PAGE EXTRACT:
BEGIN

ArXiv

TMRL: Diffusion Timestep-Modulated Pretraining Enables Exploration for Efficient Policy Finetuning

Authors
Matthew M. Hong, Jesse Zhang, Anusha Nagabandi...
Categories
cs.RO, cs.AI, cs.LG
arXiv
https://arxiv.org/abs/2605.12236v1
PDF
https://arxiv.org/pdf/2605.12236v1

Brief

TMRL and Context-Smoothed Pre-training (CSP) inject forward-diffusion noise into policy inputs during pretraining to create a continuum from precise imitation to broad action coverage, then train agents to modulate the diffusion timestep during RL fine-tuning to control exploration. The method works with states, 3D point clouds, and visual policies and enables sub-hour real-world manipulation fine-tuning; full paper and code on arXiv and project site.

Why it matters

TMRL (Timestep-Modulated Reinforcement Learning) together with Context-Smoothed Pre-training (CSP) injects forward-diffusion noise into policy inputs to bridge BC pretraining and RL fine-tuning; authors report successful real-world fine-tuning on complex manipulation tasks in under one hour (Hong et al., arXiv 2026-05-12).

Key details

  • TMRL trains agents to modulate the diffusion timestep during fine-tuning to explicitly control exploration, integrates with arbitrary inputs (states, 3D point clouds, image-based VLA policies), and improves RL fine-tuning sample efficiency; code and videos available at the project page.
Source evidence

Abstract

Fine-tuning pre-trained robot policies with reinforcement learning (RL) often inherits the bottlenecks introduced by pre-training with behavioral cloning (BC), which produces narrow action distributions that lack the coverage necessary for downstream exploration. We present a unified framework that enables the exploration necessary to enable efficient robot policy finetuning by bridging BC pre-training and RL fine-tuning. Our pre-training method, Context-Smoothed Pre-training (CSP), injects forward-diffusion noise into policy inputs, creating a continuum between precise imitation and broad action coverage. We then fine-tune pre-trained policies via Timestep-Modulated Reinforcement Learning (TMRL), which trains the agent to dynamically adjust this conditioning during fine-tuning by modulating the diffusion timestep, granting explicit control over exploration. Integrating seamlessly with arbitrary policy inputs, e.g., states, 3D point clouds, or image-based VLA policies, we show that TMRL improves RL fine-tuning sample efficiency. Notably, TMRL enables successful real-world fine-tuning on complex manipulation tasks in under one hour. Videos and code available at https://weirdlabuw.github.io/tmrl/.

END

GIVEN INFORMATION:

BEGIN

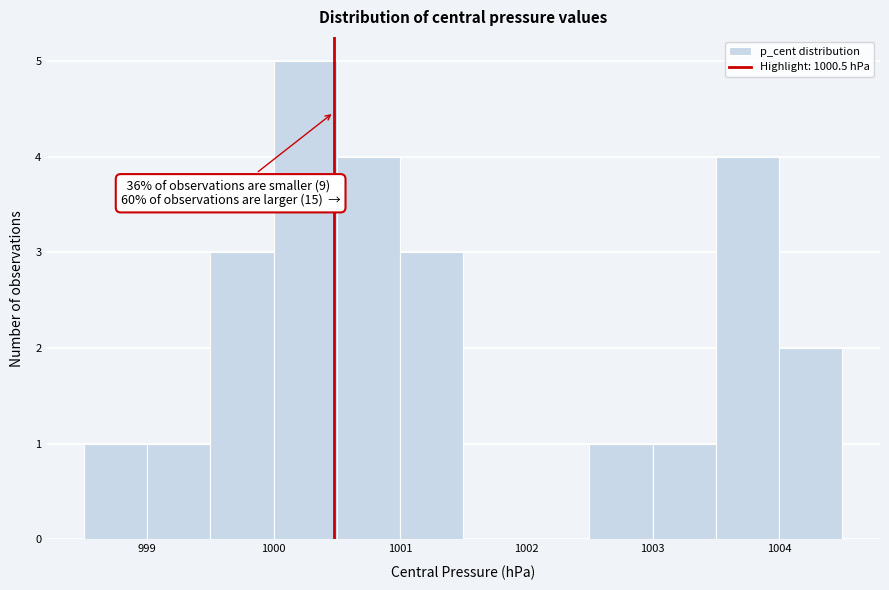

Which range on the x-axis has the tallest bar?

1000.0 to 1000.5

END
BEGIN

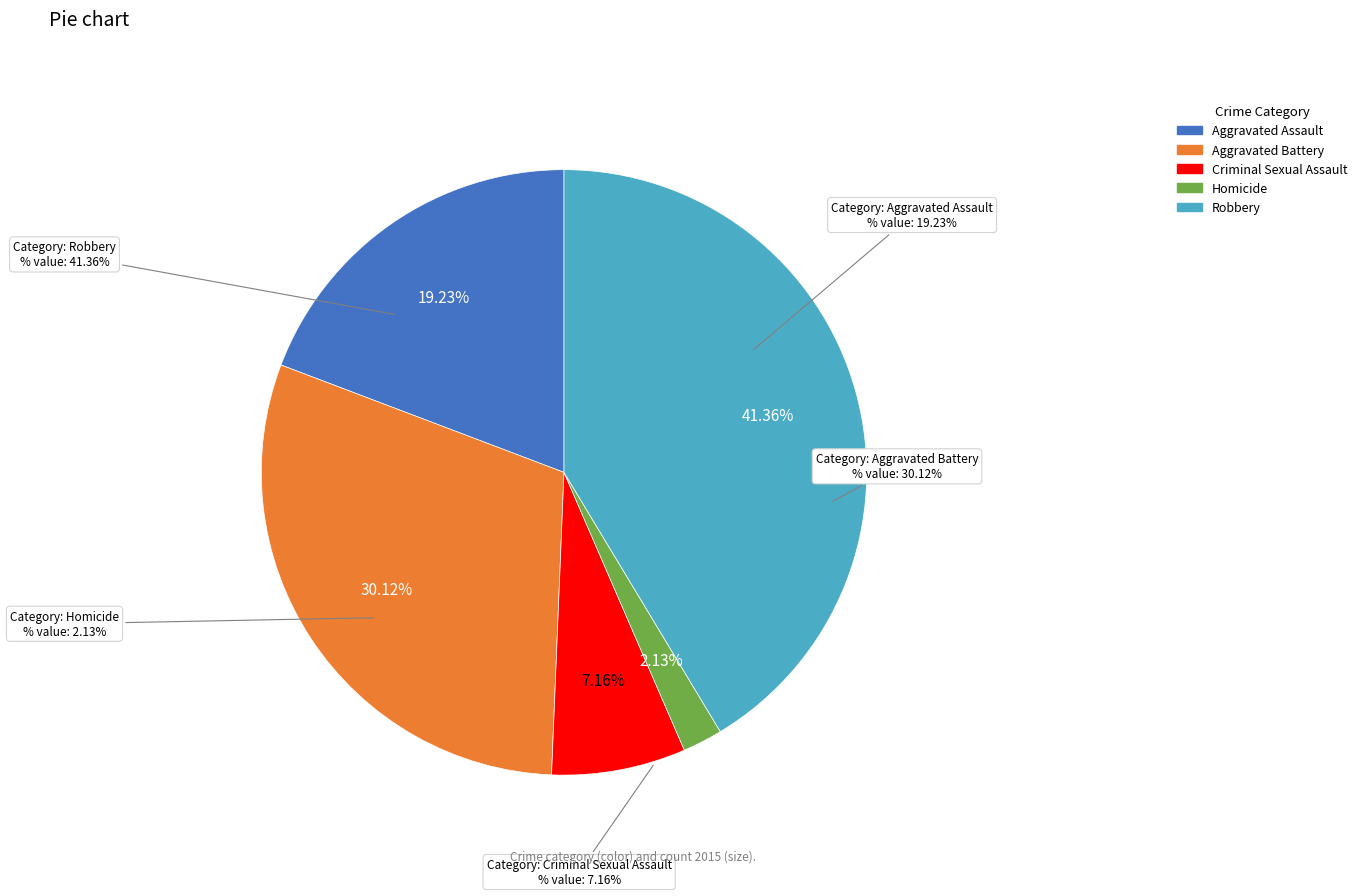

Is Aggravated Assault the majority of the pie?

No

END

TASKS AND EXERCISES:
**A)** Answer these questions using the TMRL entry:
(i) Where does Context-Smoothed Pre-training inject forward-diffusion noise?
(ii) What kind of action distributions does pre-training with behavioral cloning produce?
(iii) Within what time did TMRL enable successful real-world fine-tuning on complex manipulation tasks?
**B)** Transcribe word for word the passage of the TMRL entry starting with "Why it matters" and going on through "al., arXiv 2026-05-12).".
The data plays no part in this work.

TASK SOLUTIONS:
**A)**
(i) Into policy inputs.
(ii) Narrow action distributions that lack the coverage necessary for downstream exploration.
(iii) Under one hour.

**B)**
Why it matters

TMRL (Timestep-Modulated Reinforcement Learning) together with Context-Smoothed Pre-training (CSP) injects forward-diffusion noise into policy inputs to bridge BC pretraining and RL fine-tuning; authors report successful real-world fine-tuning on complex manipulation tasks in under one hour (Hong et al., arXiv 2026-05-12).